Nicht mehr heimisch in der Welt

Vor 30 Jahren starb der Essayist und Auschwitz-Häftling Jean Améry

16. Oktober 2008


"Niemand kann aus der Geschichte seines Volkes austreten." So steht es auf der Gedenktafel zu lesen, die am Haupteingang des einstigen Frankfurter IG-Farben-Hauses an die Opfer des Konzentrationslagers Buna-Monawitz erinnert. Enthüllt wurde die Tafel am neuen Campus der Frankfurter Universität im Jahr 2001. KZ-Überlebende waren zu der Feier nicht geladen.

Das Zitat stammt von Jean Améry (1912-1978). Und er fügte hinzu: "Man soll und darf die Vergangenheit nicht 'auf sich beruhen lassen', weil sie sonst auferstehen und zu neuer Gegenwart werden könnte." Vor 30 Jahren, am 17. Oktober 1978, schied der Essayist und Auschwitz-Häftling nach langem Leiden aus dem Leben. Er war in den Nachkriegsjahrzehnten zur moralischen Instanz geworden.

Ob Schreiben nach Auschwitz möglich sei, darüber haben die Geistesgrößen im Nachkriegsdeutschland intensiv debattiert. Améry hatte damit keine Probleme: Schreiben war für den Humanisten ein Überlebensmittel. In den 60er und 70er Jahren des vergangenen Jahrhunderts war der Schriftsteller eine Autorität und galt als einer der bedeutendsten europäischen Intellektuellen. Seine Essays stehen in einer Reihe mit den Schriften Hannah Arendts und Theodor W. Adornos.

Mit dem 1966 erschienenen Essayband "Jenseits von Schuld und Sühne", in dem er das Leiden der Naziopfer philosophisch deutet, wurde Améry einem breiten Publikum bekannt. In seinem authentischen Bericht "Die Tortur" beschreibt er eindringlich, zu welcher Barbarei das Terrorsystem der Nationalsozialisten fähig war: "Wer der Folter erlag, kann nicht mehr heimisch werden in der Welt", markierte er eine Grenzlinie.
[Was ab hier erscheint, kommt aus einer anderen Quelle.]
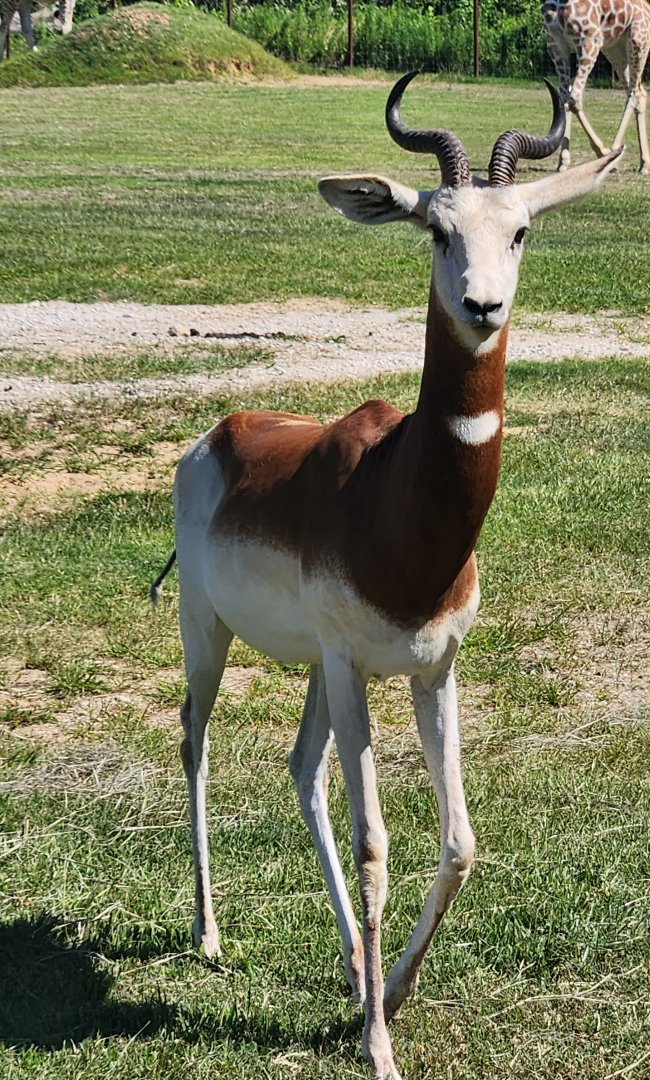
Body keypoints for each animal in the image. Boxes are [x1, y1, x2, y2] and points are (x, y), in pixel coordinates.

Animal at [152, 74, 621, 1080]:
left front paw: (391, 995)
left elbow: (460, 844)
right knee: (194, 741)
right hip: (215, 636)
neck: (404, 506)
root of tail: (220, 432)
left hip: (323, 675)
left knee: (301, 771)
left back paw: (349, 965)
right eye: (437, 229)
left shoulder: (432, 667)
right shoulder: (356, 665)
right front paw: (378, 1045)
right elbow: (376, 847)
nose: (482, 307)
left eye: (521, 229)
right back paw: (209, 935)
Geboren wurde Améry als Hans Mayer am 31. Oktober 1912 in Wien. Die Mutter war Jüdin, der Vater starb im Ersten Weltkrieg. Die Mutter erzog ihn im katholischen Glauben. Er wuchs im Salzburger Land auf und machte nach der Schule eine Buchhändlerlehre in Wien. Mit seinem Schulfreund Ernst Mayer, mit dem ihn eine lebenslange Korrespondenz verband, gab der Bewunderer von Thomas Mann 1934 die literarische Zeitschrift "Die Brücke" heraus. In jenen Jahren entstand sein erster Roman "Die Schiffbrüchigen", der allerdings erst 2007 veröffentlicht wurde.

Als im März 1938 nach dem Anschluss an Hitler-Deutschland in Österreich "ein durch Wochen dauerndes Fest der Deutschheit" gefeiert wurde, entschloss sich Améry zur Emigration. Mit seiner Frau wanderte er nach Belgien aus und landete in Antwerpen, wo es eine große jüdische Gemeinschaft gab.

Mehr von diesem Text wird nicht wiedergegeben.